#### Source text ####

Franklin Fantasy Baseball Analyst

Sporting News, The, March 28, 1994 by Steve Gietschier

Welcome to the 21st century! The Fantasy Baseball Analyst is a digital book just a wee bit larger than a domino. It snaps into the back of the DBS-2, a pocket-sized, battery-operated device that utilizes a 16-bit microprocessor and displays data on a five-line LCD screen.

The DBS-2 can store two books at once, each of which can contain 20 megabytes of compressed information. According to Franklin, that's equivalent to 20 printed Bibles. Users can bounce back and forth from one book to the other, don headphones to hear speech and sound and use the 1,200-19,200 BPS-capable serial port to hook up to a PC, a laptop or a telephone. The DBS-2 will sell separately for $129.

The Analyst is geared toward fantasy players, but it is loaded with information valuable to non-rotoheads as well. It contains eight statistical databases plus 1993's final standings, the 1994 schedules and a list of players' birthdays. Access to the databases is menu-driven and quite easy to grasp. In a few minutes, almost anyone can be manipulating the data comfortably.

The Batting Register, for example, holds the complete career batting stats for all non-pitchers who batted in the major leagues last season. A user can access the stats for an individual player, all those at a particular position or a whole team, and then go on to ask more intricate questions. The typed request "max oba mi br al," for example, asks for players with the highest on-base average among middle infielders who batted righthanded in the American League.

Purchasers of the DBS-2/Analyst package also receive a hardcopy 1994 scouting report plus a mailer for sending the cartridge back to Franklin in July. Their promise is to return it by July 31 loaded with 1994's first-half stats. Fantastic!

#### Material shown ####

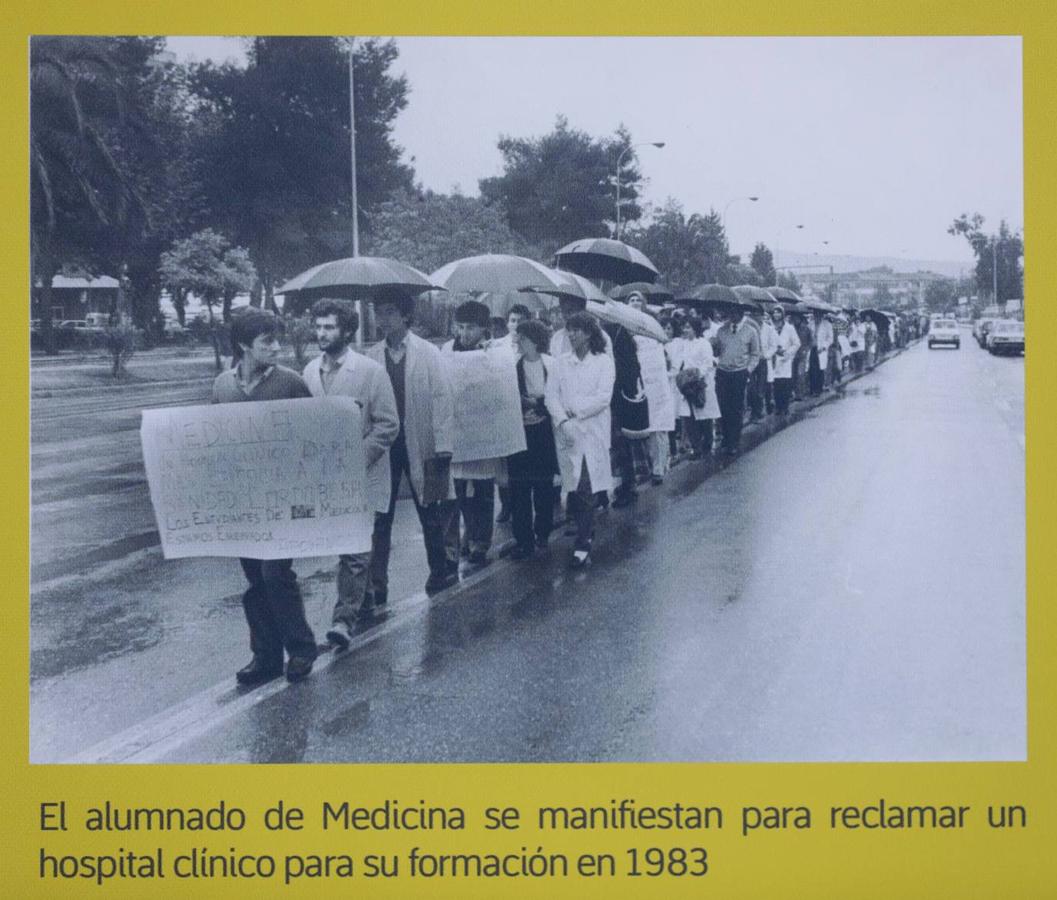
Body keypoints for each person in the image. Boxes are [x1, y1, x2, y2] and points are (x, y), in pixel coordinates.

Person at [211, 309, 317, 685]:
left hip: (282, 499)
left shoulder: (291, 382)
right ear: (243, 346)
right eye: (266, 341)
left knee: (276, 575)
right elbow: (213, 440)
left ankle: (302, 649)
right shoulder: (223, 386)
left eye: (277, 339)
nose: (275, 347)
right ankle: (266, 657)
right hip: (243, 500)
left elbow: (314, 436)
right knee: (255, 579)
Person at [302, 299, 399, 646]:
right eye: (319, 326)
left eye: (329, 327)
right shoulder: (310, 372)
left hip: (363, 474)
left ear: (346, 330)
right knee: (346, 543)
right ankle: (367, 600)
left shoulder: (371, 373)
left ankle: (343, 621)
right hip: (328, 477)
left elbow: (388, 425)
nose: (322, 333)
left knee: (354, 549)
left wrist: (357, 459)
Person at [366, 288, 458, 598]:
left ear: (406, 315)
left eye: (390, 311)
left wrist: (444, 445)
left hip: (423, 443)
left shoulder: (428, 353)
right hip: (384, 447)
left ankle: (440, 571)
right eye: (379, 312)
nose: (383, 318)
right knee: (380, 517)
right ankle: (377, 584)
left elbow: (443, 399)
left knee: (430, 510)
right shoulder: (372, 356)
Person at [545, 312, 615, 569]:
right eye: (568, 330)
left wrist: (576, 410)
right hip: (566, 431)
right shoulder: (560, 363)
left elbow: (603, 397)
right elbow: (550, 396)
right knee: (572, 485)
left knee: (585, 484)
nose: (571, 335)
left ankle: (583, 542)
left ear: (588, 333)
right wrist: (563, 420)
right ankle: (583, 526)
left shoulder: (603, 362)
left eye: (576, 330)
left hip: (592, 430)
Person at [442, 300, 502, 568]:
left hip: (484, 431)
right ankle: (462, 538)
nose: (464, 334)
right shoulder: (447, 350)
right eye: (461, 327)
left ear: (484, 329)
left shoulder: (495, 352)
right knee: (457, 491)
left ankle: (481, 541)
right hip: (458, 430)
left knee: (483, 491)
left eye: (470, 328)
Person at [506, 319, 560, 559]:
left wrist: (537, 404)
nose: (519, 342)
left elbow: (558, 396)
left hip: (543, 432)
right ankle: (523, 540)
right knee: (519, 488)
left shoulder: (551, 365)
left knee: (543, 486)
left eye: (524, 338)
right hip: (519, 433)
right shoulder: (512, 366)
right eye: (518, 338)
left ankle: (543, 531)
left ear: (536, 341)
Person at [625, 291, 676, 484]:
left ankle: (659, 468)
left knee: (658, 427)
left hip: (656, 381)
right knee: (640, 427)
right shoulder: (623, 328)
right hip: (637, 381)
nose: (635, 302)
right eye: (632, 299)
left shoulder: (652, 324)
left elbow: (664, 348)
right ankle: (643, 468)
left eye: (638, 299)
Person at [712, 302, 761, 456]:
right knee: (723, 407)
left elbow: (755, 354)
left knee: (736, 408)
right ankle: (726, 438)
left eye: (735, 313)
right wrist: (713, 346)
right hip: (722, 372)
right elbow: (717, 352)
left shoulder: (750, 331)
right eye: (729, 313)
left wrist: (748, 370)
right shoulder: (721, 331)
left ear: (741, 314)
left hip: (739, 373)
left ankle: (734, 441)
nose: (731, 316)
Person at [672, 316, 720, 458]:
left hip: (700, 384)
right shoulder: (683, 344)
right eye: (684, 327)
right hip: (686, 385)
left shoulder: (703, 343)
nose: (685, 330)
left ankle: (707, 444)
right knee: (688, 418)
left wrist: (696, 375)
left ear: (695, 329)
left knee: (704, 417)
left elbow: (708, 364)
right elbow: (678, 362)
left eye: (688, 327)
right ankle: (696, 448)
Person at [769, 304, 801, 416]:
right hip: (774, 359)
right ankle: (778, 407)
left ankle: (785, 406)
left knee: (785, 384)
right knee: (776, 385)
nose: (776, 314)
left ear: (783, 314)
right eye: (774, 312)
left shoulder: (789, 328)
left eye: (778, 312)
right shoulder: (770, 328)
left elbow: (797, 343)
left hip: (786, 359)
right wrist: (774, 349)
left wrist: (787, 352)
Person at [809, 309, 833, 396]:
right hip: (812, 348)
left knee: (819, 370)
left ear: (822, 315)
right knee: (812, 369)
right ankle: (812, 389)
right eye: (815, 314)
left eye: (819, 315)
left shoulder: (827, 324)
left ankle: (818, 390)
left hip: (821, 350)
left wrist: (824, 347)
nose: (817, 317)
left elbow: (830, 339)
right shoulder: (810, 324)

####

### Work task 1
According to the Fantasy Baseball Analyst review, how much will the DBS-2 sell for separately?
### Work task 2
Update the Fantasy Baseball Analyst review from "Sporting News, The, March" through "five-line LCD screen.", replacing "domino" with "matchbox".

### Task solution 1
$129

### Task solution 2
Sporting News, The, March 28, 1994 by Steve Gietschier

Welcome to the 21st century! The Fantasy Baseball Analyst is a digital book just a wee bit larger than a matchbox. It snaps into the back of the DBS-2, a pocket-sized, battery-operated device that utilizes a 16-bit microprocessor and displays data on a five-line LCD screen.